With the starting point decided, the rest of the exhibit’s structure began to fall into place. We wanted to combine immersive spaces, powerful scenic vignettes, and bold and striking graphic imagery to shape spaces that felt alive and carried guests from moment to moment along their journey. Following Nixon’s first election, guests get to step into a fully explorable recreation of his Oval Office and then move into a series of galleries focused on the major issues, events, and ideas of Nixon’s presidency. These begin with a space dedicated to the war in Vietnam where a life-sized, gray scale vignette shows a pair of soldiers moving through the grass on the battlefield, juxtaposed against a graphic backdrop of photos of the protests at home on the wall beyond. In another standalone gallery that captures the scope and scale of Nixon’s world-changing trip to China, a pair of statues capture Nixon and Chinese Premier Zhou Enlai in the moment of their historic handshake, set against a large-scale graphic and scenic backdrop of Air Force One at the Chinese airfield. A frozen moment in time from a celebratory balloon drop scored with the catchy election anthem of “Nixon Now” provides the environment for another exhibit on Nixon’s landslide reelection victory in 1972, a sharp contrast to the Watergate exhibit that immediately follows.

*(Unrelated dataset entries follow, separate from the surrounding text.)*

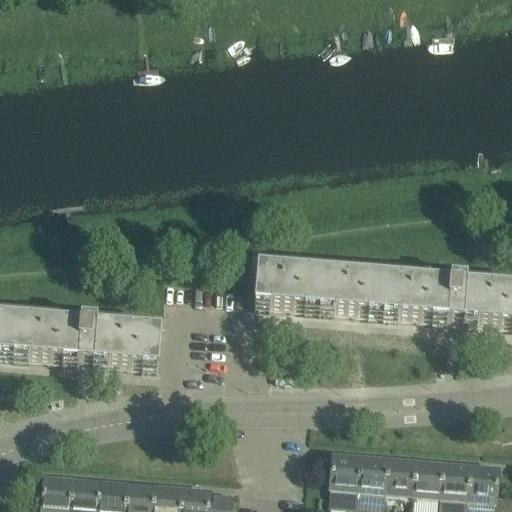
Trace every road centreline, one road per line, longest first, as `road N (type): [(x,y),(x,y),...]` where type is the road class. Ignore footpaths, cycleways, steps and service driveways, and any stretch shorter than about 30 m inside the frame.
road 1 (residential): [(265,418),(175,415),(0,457)]
road 2 (residential): [(511,402),(407,416),(265,418)]
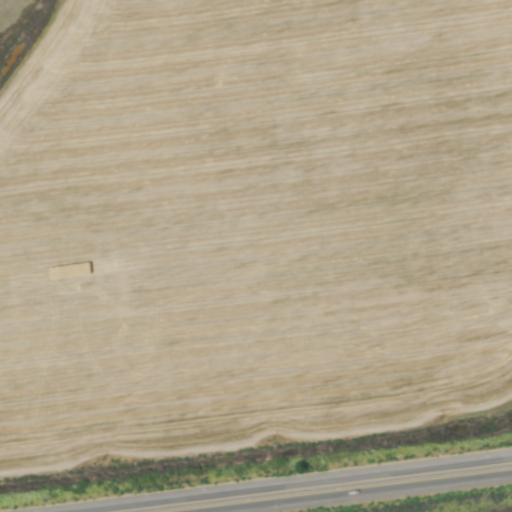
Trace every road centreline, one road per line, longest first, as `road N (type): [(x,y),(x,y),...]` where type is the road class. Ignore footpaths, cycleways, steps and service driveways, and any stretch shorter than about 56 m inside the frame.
road 1 (trunk): [(511,464),(123,511)]
road 2 (trunk): [(239,511),(511,478)]
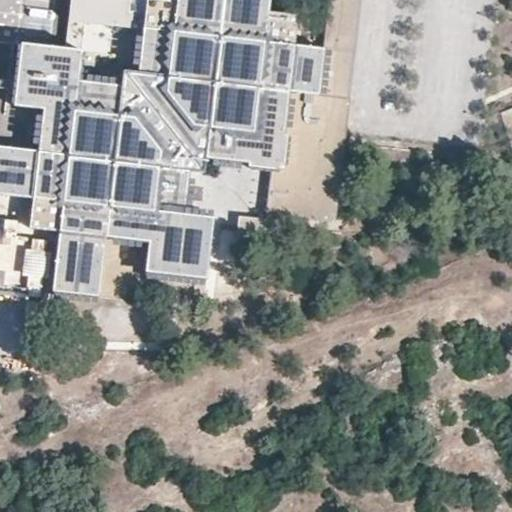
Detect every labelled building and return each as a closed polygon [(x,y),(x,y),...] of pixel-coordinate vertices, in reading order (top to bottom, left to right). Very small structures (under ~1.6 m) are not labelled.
[(74,0),(69,48),(24,42),(17,103),(43,107),(37,149),(0,144),(0,194),(31,198),(27,225),(61,229),(52,288),(98,295),(106,235),(147,241),(145,270),(204,277),(211,214),(185,210),(190,168),(204,169),(207,154),(251,159),(251,165),(271,168),(280,169),(280,164),(285,164),(288,144),(290,133),(285,132),(291,90),(318,92),(321,93),(327,47),(318,45),(298,44),(301,16),(274,12),(275,0),(74,0)] [(349,140),(365,0),(322,0),(318,45),(327,47),(321,93),(318,92),(291,90),(285,132),(290,133),(288,144),(285,164),(280,164),(280,169),(271,168),(264,218),(339,228),(349,140)] [(10,101),(17,41),(0,38),(0,100),(10,102),(10,101)] [(237,222),(239,238),(266,235),(265,219),(237,222)] [(27,252),(24,285),(48,287),(51,254),(27,252)]
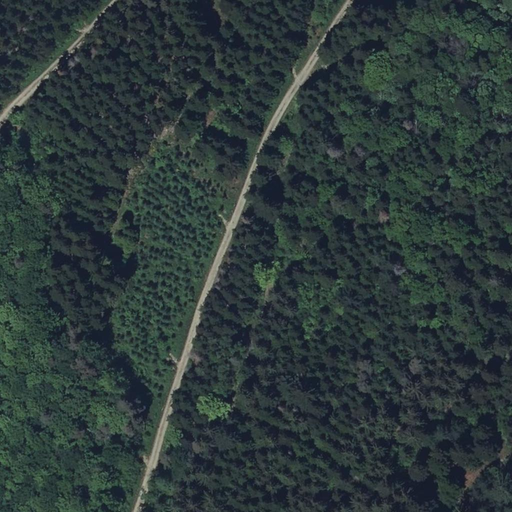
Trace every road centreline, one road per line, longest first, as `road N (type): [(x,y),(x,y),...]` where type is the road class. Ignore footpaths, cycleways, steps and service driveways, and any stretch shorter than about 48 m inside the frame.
road 1 (track): [(145,511),(245,190),(365,0)]
road 2 (track): [(199,511),(259,248),(262,163)]
road 3 (track): [(125,0),(15,114),(0,155)]
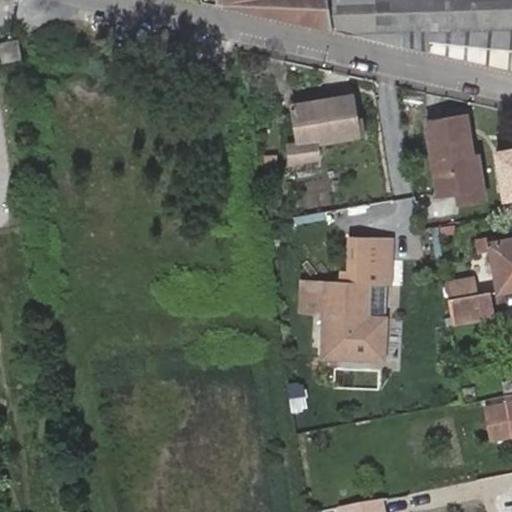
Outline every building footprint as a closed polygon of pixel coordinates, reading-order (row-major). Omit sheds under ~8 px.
[(201,0),(202,0),(330,28),(325,0),(201,0)] [(511,0),(325,0),(330,28),(511,70),(511,0)] [(21,36),(2,39),(5,59),(25,56),(21,36)] [(358,136),(352,95),(294,103),(300,141),(301,144),(318,141),(358,136)] [(465,116),(426,122),(438,196),(456,193),(458,204),(485,199),(476,137),(469,138),(465,116)] [(301,144),(288,146),(291,162),(320,156),(318,141),(301,144)] [(456,224),(442,226),(443,235),(457,232),(456,224)] [(511,238),(491,242),(490,236),(477,238),(480,253),(492,250),(499,290),(511,287),(511,238)] [(326,278),(323,307),(320,350),(380,356),(384,317),(369,315),(371,282),(387,283),(392,246),(386,241),(356,238),(351,242),(348,274),(354,274),(354,281),(343,280),(326,278)] [(472,276),(445,280),(447,298),(474,293),(472,276)] [(305,306),(323,307),(326,278),(308,277),(305,306)] [(447,298),(451,324),(478,319),(492,317),(487,291),(474,293),(447,298)] [(511,432),(507,411),(492,413),(496,434),(511,432)] [(386,511),(385,500),(346,508),(346,511),(386,511)]
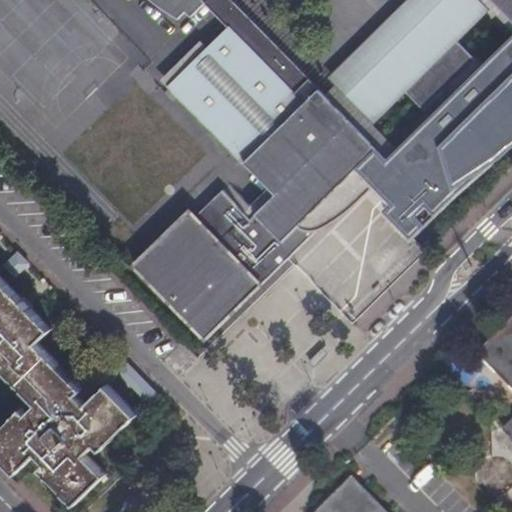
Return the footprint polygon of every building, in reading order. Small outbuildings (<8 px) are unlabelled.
[(511,0),(505,0),(511,7),(511,36),(484,64),(461,42),(408,93),(426,111),(443,95),(449,100),(390,157),(236,0),(153,0),(158,4),(169,12),(175,16),(181,20),(188,12),(193,18),(206,3),(229,26),(169,86),(170,88),(164,94),(172,102),(179,96),(244,163),(247,162),(271,187),(246,212),(225,189),(199,214),(192,206),(133,264),(208,342),(268,284),(267,282),(321,228),(322,228),(327,225),(331,223),(339,218),(356,205),(361,200),(367,195),(372,189),(374,187),(390,204),(383,211),(413,242),(511,144),(511,0)] [(54,329),(41,316),(22,297),(0,274),(0,362),(40,403),(31,413),(25,407),(0,431),(0,451),(20,472),(40,453),(49,463),(44,467),(80,504),(110,474),(90,454),(99,445),(104,450),(140,415),(109,385),(90,404),(80,394),(86,389),(40,343),(54,329)] [(511,321),(478,354),(511,388),(511,422),(504,431),(511,439),(511,321)] [(389,511),(354,476),(346,484),(328,501),(321,508),(317,511),(389,511)] [(141,511),(143,510),(130,500),(120,511),(141,511)]
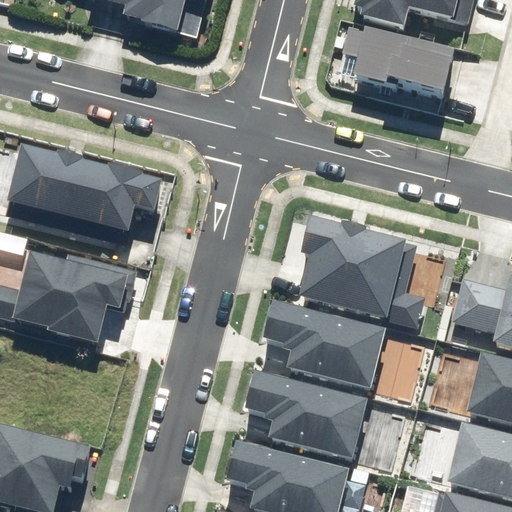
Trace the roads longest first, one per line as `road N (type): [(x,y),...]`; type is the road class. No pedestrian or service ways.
road 1 (residential): [(149,511),(249,134)]
road 2 (residential): [(511,199),(249,134)]
road 3 (residential): [(249,134),(0,71)]
road 4 (residential): [(249,134),(283,0)]
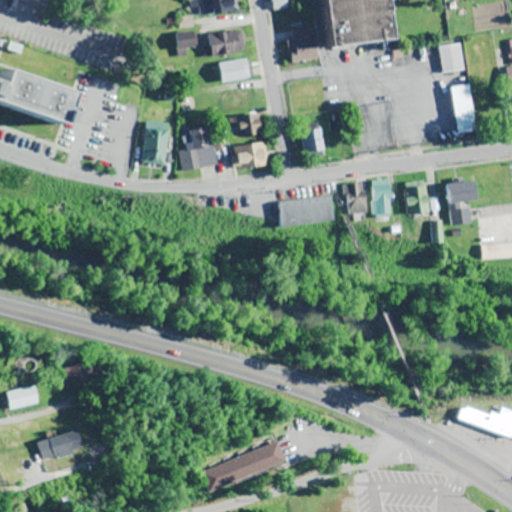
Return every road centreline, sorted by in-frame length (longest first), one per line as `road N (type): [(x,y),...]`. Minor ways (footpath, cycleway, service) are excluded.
road 1 (primary): [(511,491),(429,439),(321,391),(0,302)]
road 2 (residential): [(0,148),(130,185),(288,178)]
road 3 (residential): [(185,511),(333,476),(429,439)]
road 4 (residential): [(288,178),(511,145)]
road 5 (residential): [(288,178),(259,0)]
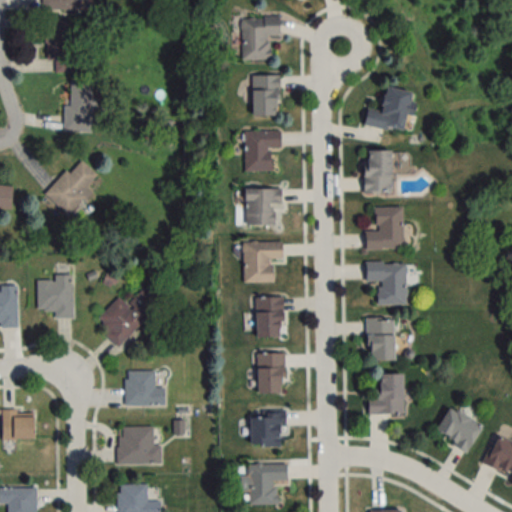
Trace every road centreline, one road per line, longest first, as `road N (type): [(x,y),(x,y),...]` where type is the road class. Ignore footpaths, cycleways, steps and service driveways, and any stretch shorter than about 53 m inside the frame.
road 1 (residential): [(329,511),(323,101),(340,45)]
road 2 (residential): [(479,511),(392,464),(328,459)]
road 3 (residential): [(74,511),(69,384)]
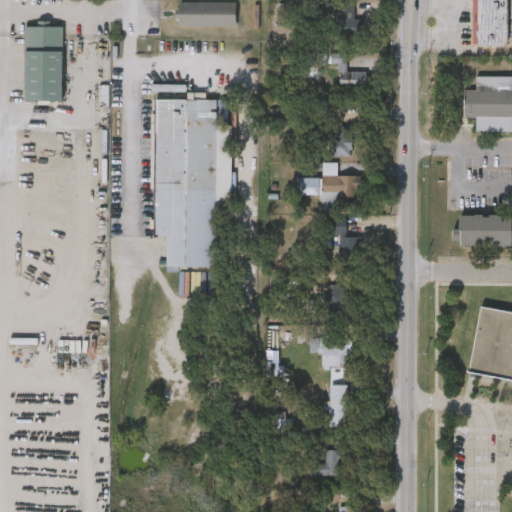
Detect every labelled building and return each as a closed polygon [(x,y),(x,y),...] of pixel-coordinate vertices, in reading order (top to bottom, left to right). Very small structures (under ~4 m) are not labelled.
[(507,0),(507,48),(475,48),(475,0),(507,0)] [(234,2),(234,26),(176,26),(176,2),(234,2)] [(322,3),(355,3),(355,34),(333,34),(333,14),(322,14),(322,3)] [(23,26),(61,26),(60,101),(23,101),(23,26)] [(365,87),(332,87),(332,55),(347,55),(347,72),(365,72),(365,87)] [(511,118),(463,118),(463,91),(476,91),(476,77),(511,77),(511,118)] [(164,266),(164,236),(152,236),(153,100),(214,100),(213,266),(164,266)] [(340,118),(355,121),(357,110),(341,108),(340,118)] [(350,156),(327,156),(327,126),(350,126),(350,156)] [(335,176),(358,176),(357,198),(349,198),(349,212),(321,211),(321,195),(296,195),(296,177),(322,178),(322,163),(336,163),(335,176)] [(511,246),(458,246),(459,216),(511,216),(511,246)] [(330,218),(346,218),(346,245),(339,245),(339,233),(330,233),(330,218)] [(347,286),(326,286),(328,324),(349,324),(347,286)] [(511,511),(511,385),(466,377),(479,310),(511,316),(511,511)] [(351,343),(351,365),(322,365),(322,343),(351,343)] [(348,425),(329,425),(329,384),(348,384),(348,425)] [(285,412),(273,412),(274,433),(293,432),(292,419),(286,419),(285,412)] [(314,475),(314,463),(325,463),(325,449),(340,449),(340,475),(314,475)]
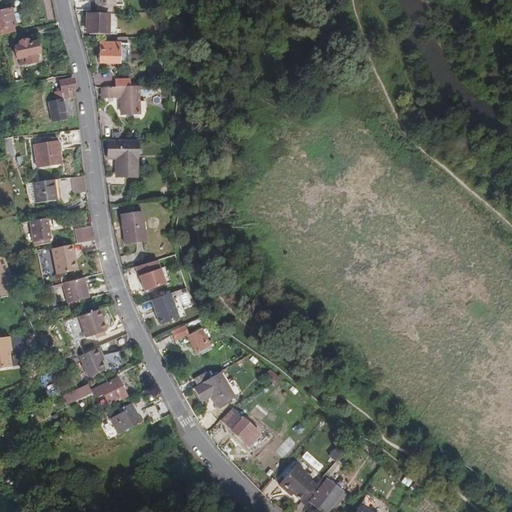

It was here that the combination of the topic and the space provided a unique opportunity for Thinkwell to change the way we traditionally experience stories in museums. We decided to give our exhibit a flash-back—the first one to ever be used in a museum exhibit, as far as we know. Having reached Watergate and Nixon’s resignation, the exhibit narrative was in a place that called for reflection—how did Nixon get here? At the same time, we had a location at the far end of our exhibit space where windows overlooked the little house where Nixon had been born. With a little media and design magic, guests are able to transition back in time, following the Nixons as they flew back to California after the resignation and arriving in California not in 1974, but in 1913. A more subtle transition occurs here as well, shifting the perspective that the exhibit is following from the impersonal and external viewpoint of the outside world to a more personal, inward-looking sequence. This flashback concludes with an immersive and theatrical- ized version of the Lincoln Sitting Room, where guests are brought back to the “present” moment immediately following Nixon’s resignation.

Redesigning the permanent exhibits at the Richard Nixon Presidential Library gave Thinkwell an incredible opportunity to be a part of capturing a fascinating and important piece of history. More than that, it asked us to think in new ways about the stories we tell ourselves every day — stories about politics, about citizenship, about democracy, about America. In a time in which our political landscape has become turbulent and challenging, in which mass protests once again fill the streets of cities across the nation, taking on the story of Richard Nixon and his approach to the challenges of his time never did bring us all of the answers to the questions we started with. But it helped us begin to shape some of the questions that we will need to consider as we look to the future.